This is an automatically created tracking bug! It was created to ensure that one or more security vulnerabilities are fixed in affected versions of Fedora. For comments that are specific to the vulnerability please use bugs filed against the "Security Response" product referenced in the "Blocks" field. For more information see: http://fedoraproject.org/wiki/Security/TrackingBugs When creating a Bodhi update request, please use the bodhi submission link noted in the next comment(s). This will include the bug IDs of this tracking bug as well as the relevant top-level CVE bugs. Please also mention the CVE IDs being fixed in the RPM changelog and the Bodhi notes field when available. Please note: this issue affects multiple supported versions of Fedora. Only one tracking bug has been filed; please ensure that it is only closed when all affected versions are fixed. [bug automatically created by: add-tracking-bugs]
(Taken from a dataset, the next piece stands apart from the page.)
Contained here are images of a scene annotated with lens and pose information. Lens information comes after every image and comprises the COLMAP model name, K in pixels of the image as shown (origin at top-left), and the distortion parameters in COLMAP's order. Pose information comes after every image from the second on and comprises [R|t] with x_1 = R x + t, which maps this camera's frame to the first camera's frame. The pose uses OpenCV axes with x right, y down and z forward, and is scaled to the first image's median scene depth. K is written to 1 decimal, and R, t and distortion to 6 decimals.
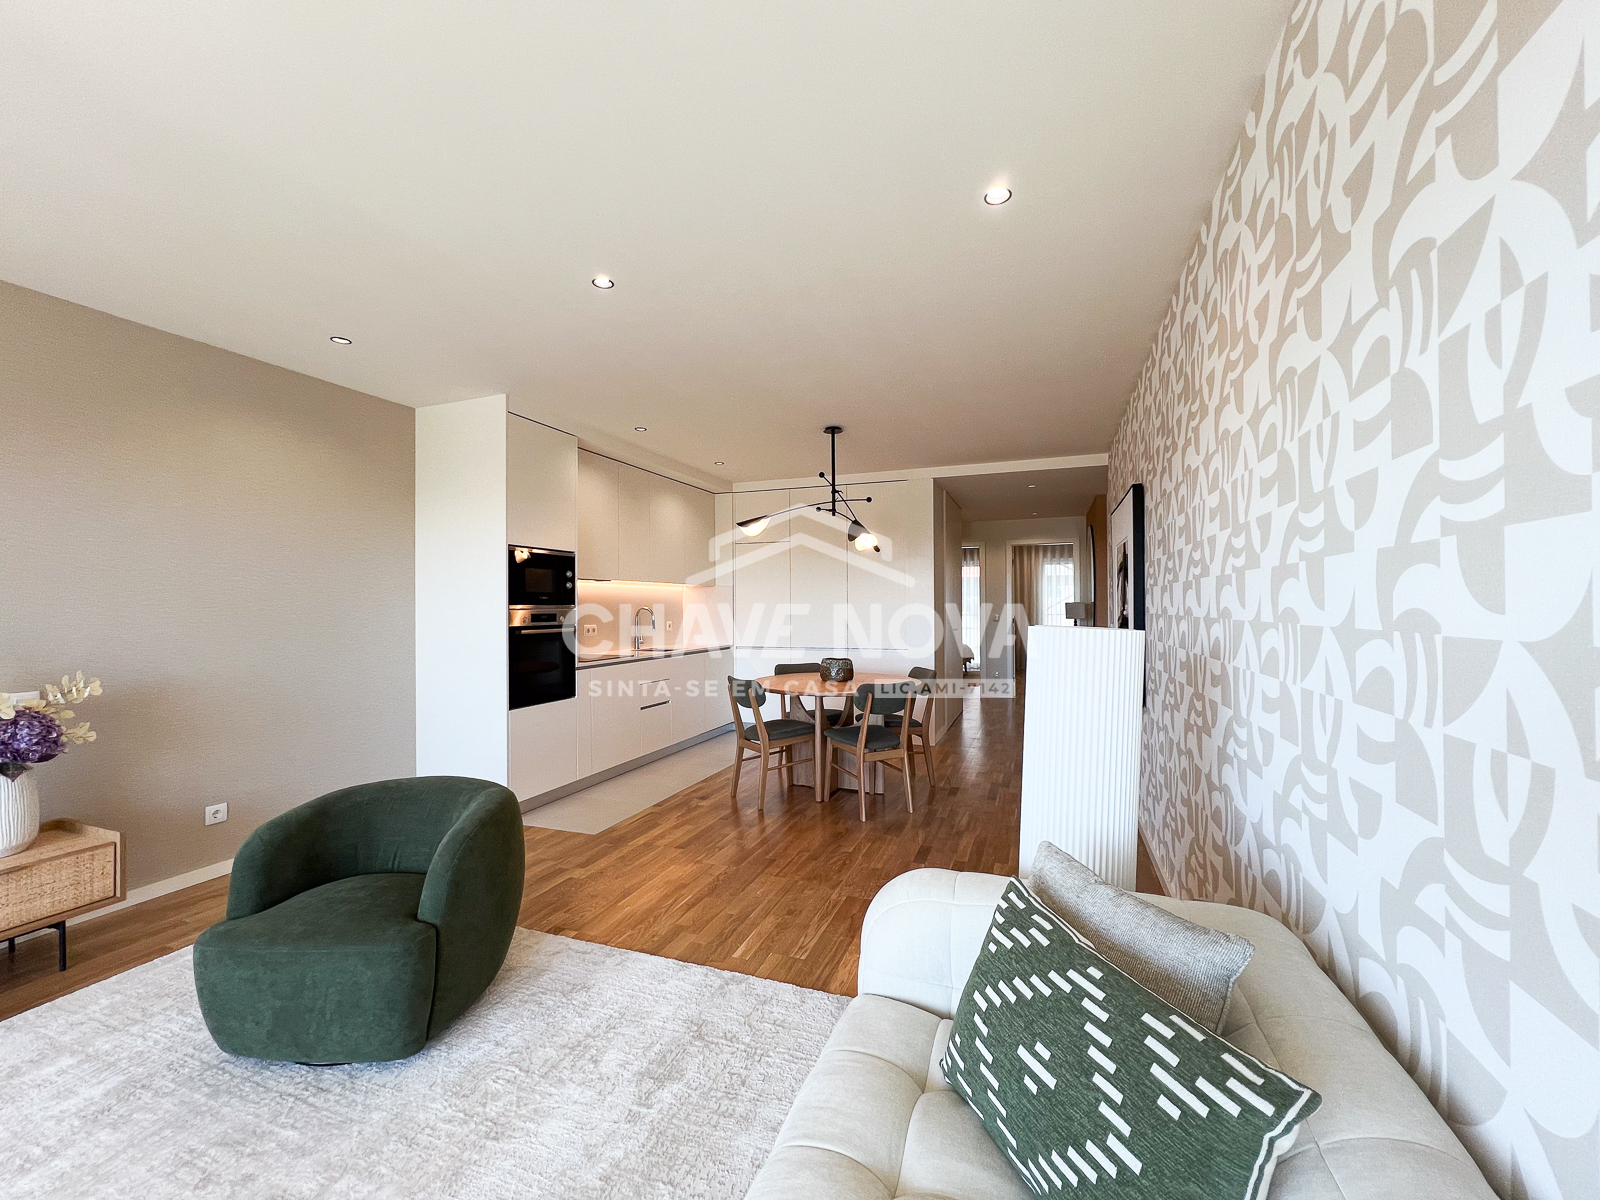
lens RADIAL K [[652.0, 0, 801.9], [0, 652.0, 604.6], [0, 0, 1]] dist [-0.000157, -0.000001]
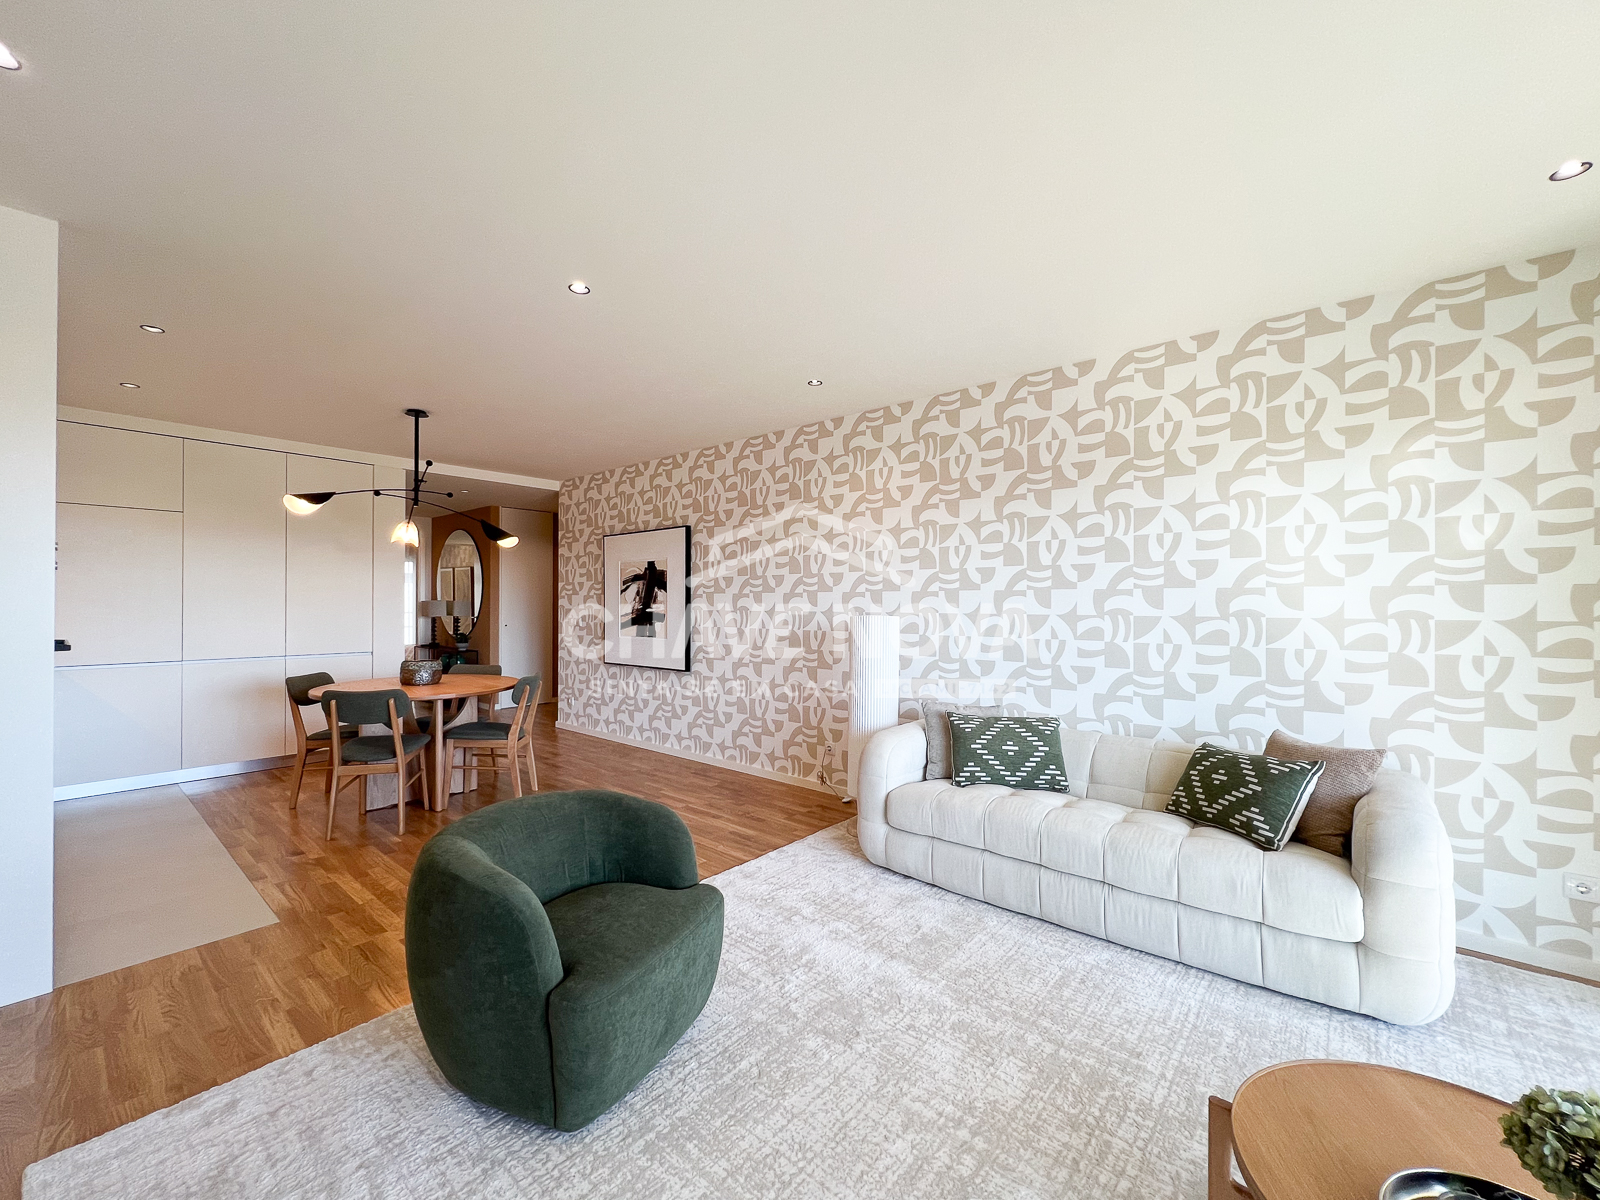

Please use the following update submission link to create the Bodhi request for this issue as it contains the top-level parent bug(s) as well as this tracking bug. This will ensure that all associated bugs get updated when new packages are pushed to stable. Please also ensure that the "Close bugs when update is stable" option remains checked. Bodhi update submission link: https://admin.fedoraproject.org/updates/new/?type_=security&bugs=1059000,1059001
What's happening with this package? I believe it's been broken up into other packages and this package is just here for compatibility. Is it possible to upgrade this?
This package has changed ownership in the Fedora Package Database. Reassigning to the new owner of this component.
Somehow I ended up owning this package; I was helping out ages ago but I guess everyone else left and I ended up holding the bag. I really have no interest in this and I've removed myself in pkgdb. What happened to the horde suite is that upstream completely revamped their distribution methods which allows Fedora to ship and update all of the (100+) components separately. However, Fedora policies preclude upgrading existing releases so F19 and F20 are stuck with the old code that nobody wants to touch. I'm not really sure what the best course of action would be.
...and with no way to tell who actually has this installed there is no way of knowing how many systems are affected. I'm guessing this is an orphaned package now?
Package has been retired. Leaving bug open for anyone that may un-retire the package.
Hmm, how did I get assigned here? This package should be retired completely. Horde was a mess in old Fedora; I was doing a bit of helping out but somehow I ended up owning the thing when everyone else dropped the package before I did. I'm certainly not competent to fix bugs in very old unsupported PHP code. In F20, the php-horde-horde package (which I do not and never have maintained) provides horde = 5.2.4, but it also conflicts with horde < 5 so I've no real idea what happens. I believe if you installed (instead of updating) horde after the new version was released, you have the new version and otherwise you still have the old version. An automatic upgrade isn't possible in any case, but of course they can uninstall and reinstall. That's all based on my limited understanding of yum would do in that situation. In any case, even though this was assigned to me, there's nothing I can do here. Horde can't be brought back and at least there is a way to get it upgraded using only what's in the distro.
(In reply to Jason Tibbitts from comment #8) > Hmm, how did I get assigned here? This package should be retired > completely. Horde was a mess in old Fedora; I was doing a bit of helping > out but somehow I ended up owning the thing when everyone else dropped the > package before I did. I'm certainly not competent to fix bugs in very old > unsupported PHP code. Ha! BZ certainly thinks you're the right person [to assign this bug to]. :) > In any case, even though this was assigned to me, there's nothing I can do > here. Horde can't be brought back and at least there is a way to get it > upgraded using only what's in the distro. I haven't looked to see if horde is in F21 or beyond (it is in F20). Can this package be retired if there is no maintenance happening?
Horde in f21 is a virtual provide from php-horde-horde package; the old monolithic horde package was not branched for F21 or later and is dead.package'd in rawhide. Horde certainly appears to be retired in f20, at least in pkgdb, but I was just in there clicking buttons today so it might not have have been that way until recently. https://admin.fedoraproject.org/pkgdb/package/horde/ Not sure what else I can do now except either close this or wait for the EOL process to close it.
Okay, yeah it appears to be retired. For some reason yum was still able to trudge up some information about it. Thanks!